(Data provided)

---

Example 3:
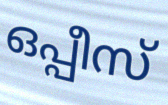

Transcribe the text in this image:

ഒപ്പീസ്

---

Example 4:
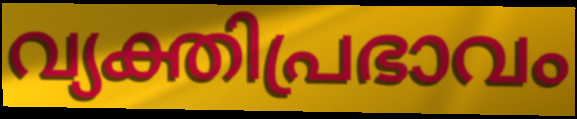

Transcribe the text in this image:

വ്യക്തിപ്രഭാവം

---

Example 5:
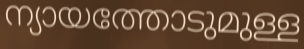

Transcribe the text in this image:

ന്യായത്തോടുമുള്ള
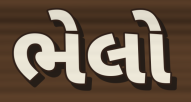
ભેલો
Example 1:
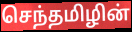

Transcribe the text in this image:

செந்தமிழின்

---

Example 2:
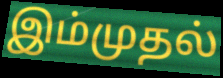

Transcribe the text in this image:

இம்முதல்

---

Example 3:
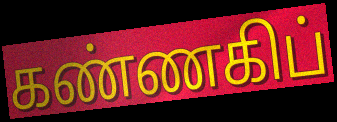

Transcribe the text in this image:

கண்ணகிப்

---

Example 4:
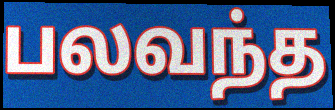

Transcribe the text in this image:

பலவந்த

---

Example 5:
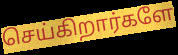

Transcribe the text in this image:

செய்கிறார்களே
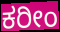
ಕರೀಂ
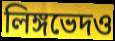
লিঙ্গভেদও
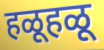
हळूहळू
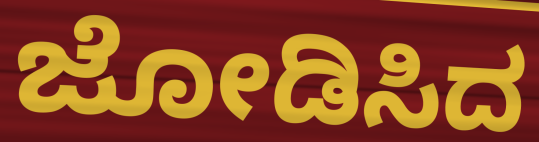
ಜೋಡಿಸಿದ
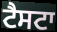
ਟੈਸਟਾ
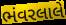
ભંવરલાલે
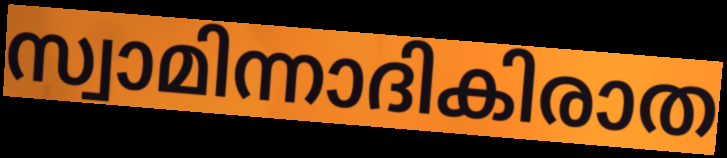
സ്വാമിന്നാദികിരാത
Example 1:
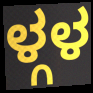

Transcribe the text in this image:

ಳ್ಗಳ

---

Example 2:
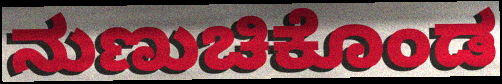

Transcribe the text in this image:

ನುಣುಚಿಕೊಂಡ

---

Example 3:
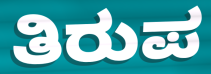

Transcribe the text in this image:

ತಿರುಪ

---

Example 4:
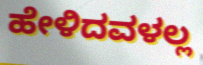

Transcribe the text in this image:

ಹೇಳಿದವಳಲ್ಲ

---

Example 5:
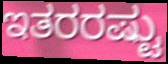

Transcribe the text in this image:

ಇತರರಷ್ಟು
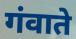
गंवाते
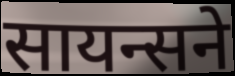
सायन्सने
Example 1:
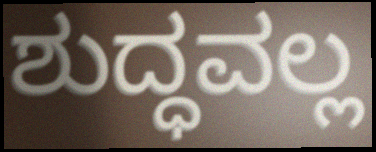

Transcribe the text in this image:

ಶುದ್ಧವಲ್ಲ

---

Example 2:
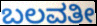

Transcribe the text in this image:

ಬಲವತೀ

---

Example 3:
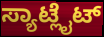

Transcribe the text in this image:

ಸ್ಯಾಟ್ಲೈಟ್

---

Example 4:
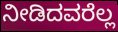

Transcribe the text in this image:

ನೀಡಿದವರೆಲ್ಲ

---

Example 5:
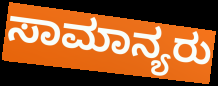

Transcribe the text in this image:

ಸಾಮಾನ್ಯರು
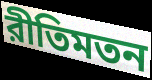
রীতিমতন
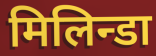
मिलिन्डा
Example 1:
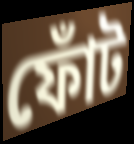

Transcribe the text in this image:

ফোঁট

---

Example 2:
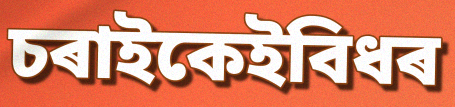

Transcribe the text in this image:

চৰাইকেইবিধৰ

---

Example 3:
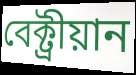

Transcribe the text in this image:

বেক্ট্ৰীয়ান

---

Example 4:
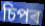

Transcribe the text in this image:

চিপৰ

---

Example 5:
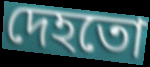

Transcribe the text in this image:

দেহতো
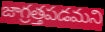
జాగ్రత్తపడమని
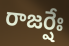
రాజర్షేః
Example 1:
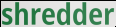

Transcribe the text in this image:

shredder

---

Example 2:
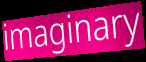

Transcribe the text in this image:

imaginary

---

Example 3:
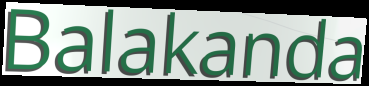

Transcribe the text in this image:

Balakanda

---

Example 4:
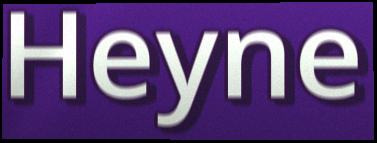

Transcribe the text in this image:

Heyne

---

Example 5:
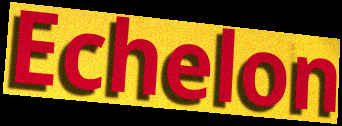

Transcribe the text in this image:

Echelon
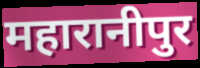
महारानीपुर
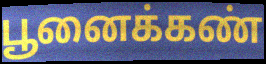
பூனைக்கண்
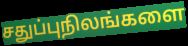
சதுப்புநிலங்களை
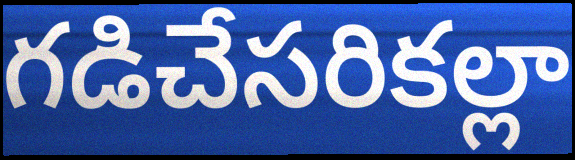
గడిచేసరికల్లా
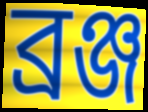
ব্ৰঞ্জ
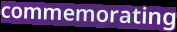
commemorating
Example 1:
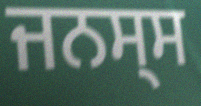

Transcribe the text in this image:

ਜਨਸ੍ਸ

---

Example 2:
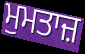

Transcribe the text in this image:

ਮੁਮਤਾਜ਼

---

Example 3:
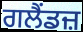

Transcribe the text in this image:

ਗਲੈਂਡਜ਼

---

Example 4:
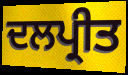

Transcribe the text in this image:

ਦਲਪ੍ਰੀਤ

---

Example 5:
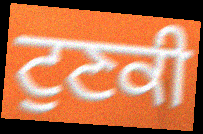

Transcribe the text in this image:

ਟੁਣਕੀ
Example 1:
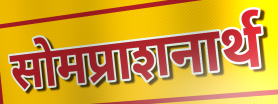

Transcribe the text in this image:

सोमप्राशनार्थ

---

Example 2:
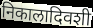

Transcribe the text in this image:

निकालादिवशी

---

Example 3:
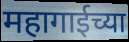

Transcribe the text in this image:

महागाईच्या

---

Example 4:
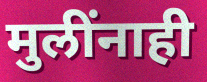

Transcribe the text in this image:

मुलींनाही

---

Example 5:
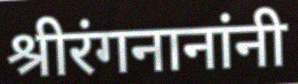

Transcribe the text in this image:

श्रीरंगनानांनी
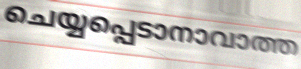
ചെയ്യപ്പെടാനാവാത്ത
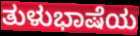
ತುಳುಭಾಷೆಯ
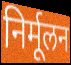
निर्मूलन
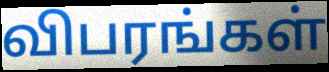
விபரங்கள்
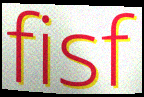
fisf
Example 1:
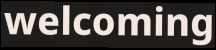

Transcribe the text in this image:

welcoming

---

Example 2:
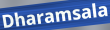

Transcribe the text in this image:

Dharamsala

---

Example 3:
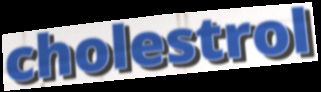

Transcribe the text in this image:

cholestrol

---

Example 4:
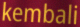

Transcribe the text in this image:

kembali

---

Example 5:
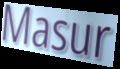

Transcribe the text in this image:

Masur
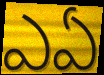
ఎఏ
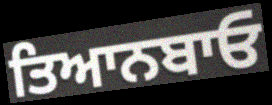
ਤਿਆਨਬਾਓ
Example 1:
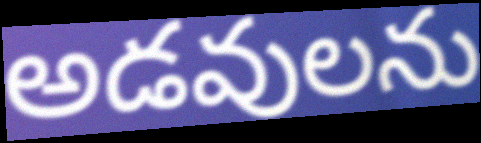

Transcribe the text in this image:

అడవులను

(End Data provided)

→ Task description
Every entry should be returned exactly as written, minus the pictures.

→ Solved problem
---

Example 3:

Transcribe the text in this image:

ഒപ്പീസ്

---

Example 4:

Transcribe the text in this image:

വ്യക്തിപ്രഭാവം

---

Example 5:

Transcribe the text in this image:

ന്യായത്തോടുമുള്ള
ભેલો
Example 1:

Transcribe the text in this image:

செந்தமிழின்

---

Example 2:

Transcribe the text in this image:

இம்முதல்

---

Example 3:

Transcribe the text in this image:

கண்ணகிப்

---

Example 4:

Transcribe the text in this image:

பலவந்த

---

Example 5:

Transcribe the text in this image:

செய்கிறார்களே
ಕರೀಂ
লিঙ্গভেদও
हळूहळू
ಜೋಡಿಸಿದ
ਟੈਸਟਾ
ભંવરલાલે
സ്വാമിന്നാദികിരാത
Example 1:

Transcribe the text in this image:

ಳ್ಗಳ

---

Example 2:

Transcribe the text in this image:

ನುಣುಚಿಕೊಂಡ

---

Example 3:

Transcribe the text in this image:

ತಿರುಪ

---

Example 4:

Transcribe the text in this image:

ಹೇಳಿದವಳಲ್ಲ

---

Example 5:

Transcribe the text in this image:

ಇತರರಷ್ಟು
गंवाते
सायन्सने
Example 1:

Transcribe the text in this image:

ಶುದ್ಧವಲ್ಲ

---

Example 2:

Transcribe the text in this image:

ಬಲವತೀ

---

Example 3:

Transcribe the text in this image:

ಸ್ಯಾಟ್ಲೈಟ್

---

Example 4:

Transcribe the text in this image:

ನೀಡಿದವರೆಲ್ಲ

---

Example 5:

Transcribe the text in this image:

ಸಾಮಾನ್ಯರು
রীতিমতন
मिलिन्डा
Example 1:

Transcribe the text in this image:

ফোঁট

---

Example 2:

Transcribe the text in this image:

চৰাইকেইবিধৰ

---

Example 3:

Transcribe the text in this image:

বেক্ট্ৰীয়ান

---

Example 4:

Transcribe the text in this image:

চিপৰ

---

Example 5:

Transcribe the text in this image:

দেহতো
జాగ్రత్తపడమని
రాజర్షేః
Example 1:

Transcribe the text in this image:

shredder

---

Example 2:

Transcribe the text in this image:

imaginary

---

Example 3:

Transcribe the text in this image:

Balakanda

---

Example 4:

Transcribe the text in this image:

Heyne

---

Example 5:

Transcribe the text in this image:

Echelon
महारानीपुर
பூனைக்கண்
சதுப்புநிலங்களை
గడిచేసరికల్లా
ব্ৰঞ্জ
commemorating
Example 1:

Transcribe the text in this image:

ਜਨਸ੍ਸ

---

Example 2:

Transcribe the text in this image:

ਮੁਮਤਾਜ਼

---

Example 3:

Transcribe the text in this image:

ਗਲੈਂਡਜ਼

---

Example 4:

Transcribe the text in this image:

ਦਲਪ੍ਰੀਤ

---

Example 5:

Transcribe the text in this image:

ਟੁਣਕੀ
Example 1:

Transcribe the text in this image:

सोमप्राशनार्थ

---

Example 2:

Transcribe the text in this image:

निकालादिवशी

---

Example 3:

Transcribe the text in this image:

महागाईच्या

---

Example 4:

Transcribe the text in this image:

मुलींनाही

---

Example 5:

Transcribe the text in this image:

श्रीरंगनानांनी
ചെയ്യപ്പെടാനാവാത്ത
ತುಳುಭಾಷೆಯ
निर्मूलन
விபரங்கள்
fisf
Example 1:

Transcribe the text in this image:

welcoming

---

Example 2:

Transcribe the text in this image:

Dharamsala

---

Example 3:

Transcribe the text in this image:

cholestrol

---

Example 4:

Transcribe the text in this image:

kembali

---

Example 5:

Transcribe the text in this image:

Masur
ఎఏ
ਤਿਆਨਬਾਓ
Example 1:

Transcribe the text in this image:

అడవులను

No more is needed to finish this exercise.